IAS Gyan

Daily News Analysis

The Sentinelese

21st December, 2020 Art & Culture

Context: Anthropological Survey of India policy document warns of threat to endangered group from commercial activity.

  • Any exploitation of the North Sentinel Island of the Andamans for commercial and strategic gain would spell the death knell for its occupants.
  • The Sentinelese, a most secluded, particularly vulnerable tribal group (PVTG) who reside in complete isolation on the island.

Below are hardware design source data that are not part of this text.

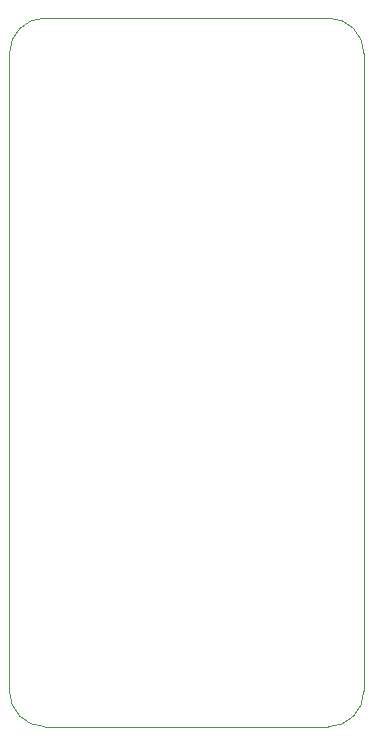
<source format=gm1>
%TF.GenerationSoftware,KiCad,Pcbnew,(7.0.0)*%
%TF.CreationDate,2023-06-05T19:21:43+01:00*%
%TF.ProjectId,Chad,43686164-2e6b-4696-9361-645f70636258,rev?*%
%TF.SameCoordinates,Original*%
%TF.FileFunction,Profile,NP*%
%FSLAX46Y46*%
G04 Gerber Fmt 4.6, Leading zero omitted, Abs format (unit mm)*
G04 Created by KiCad (PCBNEW (7.0.0)) date 2023-06-05 19:21:43*
%MOMM*%
%LPD*%
G01*
G04 APERTURE LIST*
%TA.AperFunction,Profile*%
%ADD10C,0.100000*%
%TD*%
G04 APERTURE END LIST*
D10*
X35000000Y-42090000D02*
G75*
G03*
X32000000Y-45090000I0J-3000000D01*
G01*
X59000000Y-42090000D02*
X35000000Y-42090000D01*
X35000000Y-102090000D02*
X59000000Y-102090000D01*
X62000000Y-45090000D02*
G75*
G03*
X59000000Y-42090000I-3000000J0D01*
G01*
X59000000Y-102090000D02*
G75*
G03*
X62000000Y-99090000I0J3000000D01*
G01*
X32000000Y-45090000D02*
X32000000Y-99090000D01*
X32000000Y-99090000D02*
G75*
G03*
X35000000Y-102090000I3000000J0D01*
G01*
X62000000Y-99090000D02*
X62000000Y-45090000D01*
M02*

</source>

Anthropological Survey of India policy document findings:

  • Right of the people to the island is non-negotiable.
  • These rights are unassailable, non-negotiable and uninfringeable.
  • The prime duty of the state is to protect these rights as eternal and sacrosanct. Therefore, their island should not be eyed for any commercial or strategic gain, for if it were to happen, it surely would be a death knell for its occupants.
  • Along with maintaining the territorial integrity of the North Sentinel Island, the document also calls for building a knowledge bank on the Sentinelese.
  • Since ‘on-the-spot study’ is not possible for the tribal community, anthropologists suggest the ‘study of a culture from distance’.

The Sentinelese

  • With a population of about 50 to 100 on the North Sentinel Island, are not only among the most isolated of nearly 70 PVTGs across the country, but also among the five in the Andaman and Nicobar Islands, which include the Great Andamanese, the Onge, the Jarawa, and the Shompens.
  • Though both Sentinelese and Great Andamanese are classified as PVTG, the tribes live in two completely different contact situation.
  • While in the case of the Sentinelese their contact to the outside world is almost nil, the Great Andamanese had decades of exposure to the world outside their Island.

Goodwill missions

  • Till the 1990s, there were goodwill missions whose contact was limited to standing in shallow waters around the island at a distance and offering gifts to the members of the tribe.